Gare du Nord : la SNCF condamnée à verser 270 millions d’euros après l’abandon du projet de rénovation
Gare du Nord : la SNCF condamnée à verser 270 millions d’euros après l’abandon du projet de rénovation

La bataille judiciaire engagée autour du projet de rénovation de la gare du Nord connaît un tournant majeur. Par une décision rendue lundi 9 février, le tribunal administratif de Paris a condamné SNCF Gares et Connexions à verser près de 270 millions d’euros à la société concessionnaire Gare du Nord 2024, contrôlée par Ceetrus, la filiale immobilière du groupe Auchan. En cause, la rupture jugée fautive du contrat de concession signé en 2019 pour la transformation de la plus grande gare d’Europe.

Le litige remonte à 2021, lorsque la SNCF avait décidé de mettre fin unilatéralement au projet d’agrandissement et de modernisation de la gare parisienne. À l’époque, le chantier, initialement conçu pour accompagner les Jeux olympiques de Paris 2024, faisait l’objet de critiques nourries, tant sur son ampleur que sur son impact urbain. Le projet prévoyait une transformation profonde du site, mêlant espaces commerciaux, bureaux et réaménagements fonctionnels, dans une gare accueillant quotidiennement environ 700 000 voyageurs.

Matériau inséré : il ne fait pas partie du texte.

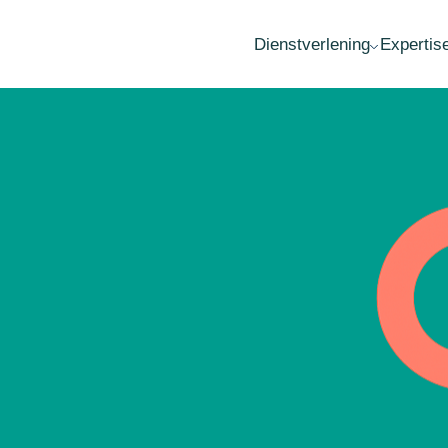
Dienstverlening
Expertis
MKB advies
Fai
Accountancy
Wa
Administratie
Ov
Belastingadvies
Her
Audit
Est
Loonadministratie
Opr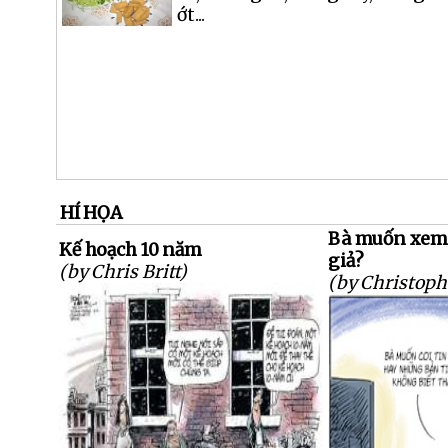
ớt...
HÍ HỌA
Bà muốn xem t
Kế hoạch 10 năm
giả?
(by Chris Britt)
(by Christoph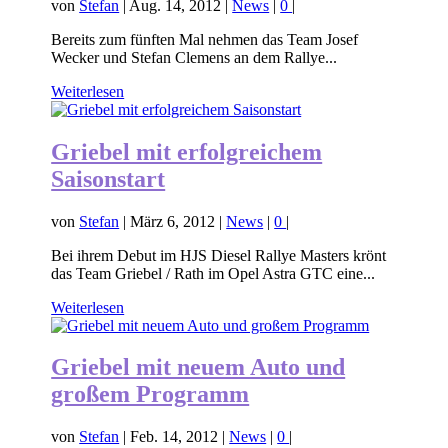
von
Stefan
|
Aug. 14, 2012
|
News
|
0
|
Bereits zum fünften Mal nehmen das Team Josef
Wecker und Stefan Clemens an dem Rallye...
Weiterlesen
Griebel mit erfolgreichem
Saisonstart
von
Stefan
|
März 6, 2012
|
News
|
0
|
Bei ihrem Debut im HJS Diesel Rallye Masters krönt
das Team Griebel / Rath im Opel Astra GTC eine...
Weiterlesen
Griebel mit neuem Auto und
großem Programm
von
Stefan
|
Feb. 14, 2012
|
News
|
0
|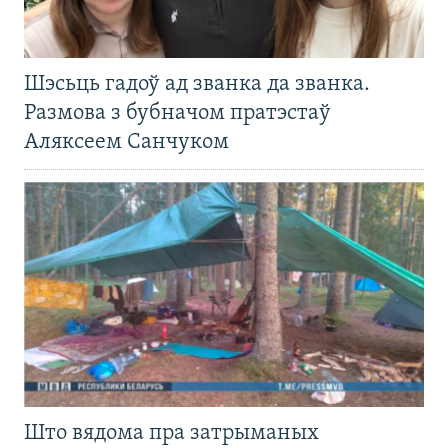
Шэсьць гадоў ад званка да званка.
Размова з бубначом пратэстаў
Аляксеем Санчуком
Што вядома пра затрыманых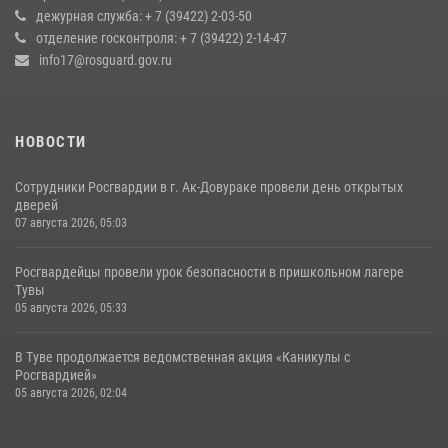
оперативное реагирование в решении конфликтной ситуации
дежурная служба: + 7 (39422) 2-03-50
отделение госконтроля: + 7 (39422) 2-14-47
17 июля 2026, 07:22
1
info17@rosguard.gov.ru
НОВОСТИ
Сотрудники Росгвардии в г. Ак-Довураке провели день открытых
дверей
07 августа 2026, 05:03
Росгвардейцы провели урок безопасности в пришкольном лагере
Тувы
05 августа 2026, 05:33
В Туве продолжается ведомственная акция «Каникулы с
Росгвардией»
05 августа 2026, 02:04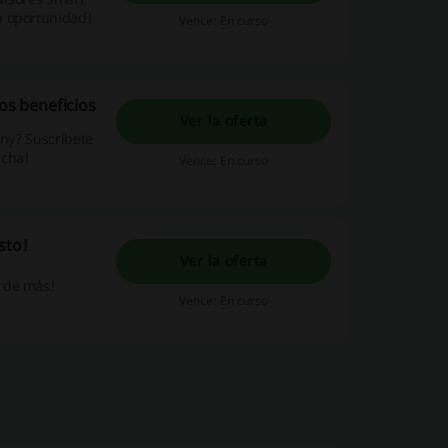
a oportunidad!
Vence: En curso
los beneficios
Ver la oferta
ony? Suscríbete
echa!
Vence: En curso
sto!
Ver la oferta
 de más!
Vence: En curso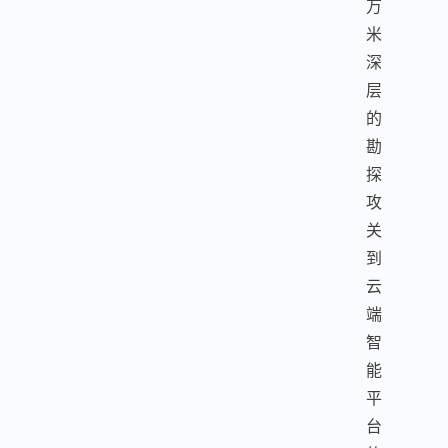
万
米
深
层
的
勘
探
攻
关
到
云
端
智
能
平
台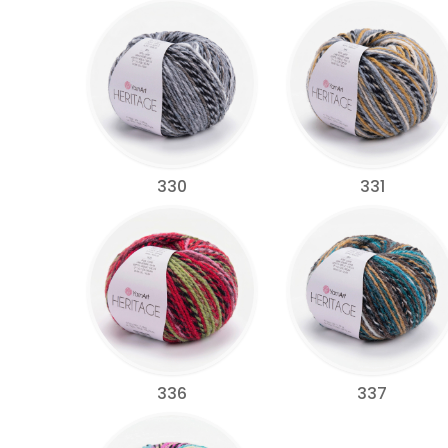
330
331
336
337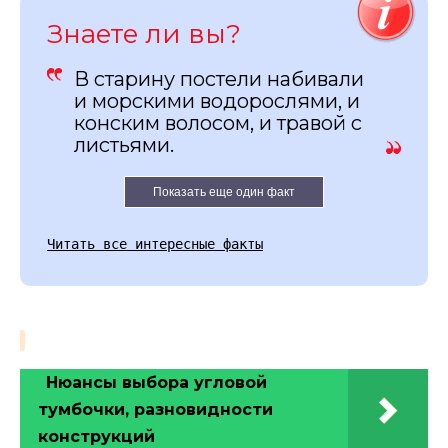
Знаете ли вы?
В старину постели набивали
и морскими водорослями, и
конским волосом, и травой с
листьями.
Показать еще один факт
Читать все интересные факты
Нюансы выбора угловой
тумбочки, разновидности
конструкций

Cette décision de résiliation avait déclenché un long contentieux opposant la SNCF à la société Gare du Nord 2024, elle-même contrôlée par Ceetrus, propriété de la famille Mulliez. Si la SNCF avait obtenu un premier succès judiciaire en 2023 devant le tribunal de commerce, avec une indemnisation de 47 millions d’euros à son profit, le jugement administratif de février 2026 inverse radicalement la situation.

Une résiliation jugée fautive par la justice administrative

Dans son jugement, le tribunal administratif de Paris estime que la résiliation du contrat de concession décidée par la SNCF était fautive. À ce titre, SNCF Gares et Connexions est condamnée à verser 229 millions d’euros hors taxes, soit environ 275 millions d’euros toutes taxes comprises, auxquels s’ajoutent des intérêts moratoires calculés à un taux de 8 % à compter de février 2022, ainsi que la capitalisation annuelle de ces intérêts depuis 2023. Le montant final pourrait ainsi encore s’alourdir en cas de procédure prolongée.

La société concessionnaire a salué une décision qui, selon elle, rétablit la réalité juridique du dossier et reconnaît la solidité de sa position depuis l’origine. Elle estime que le jugement valide le travail mené sur un projet présenté comme relevant de l’intérêt général et confirme que la rupture du contrat n’était pas justifiée au regard des engagements pris en 2019.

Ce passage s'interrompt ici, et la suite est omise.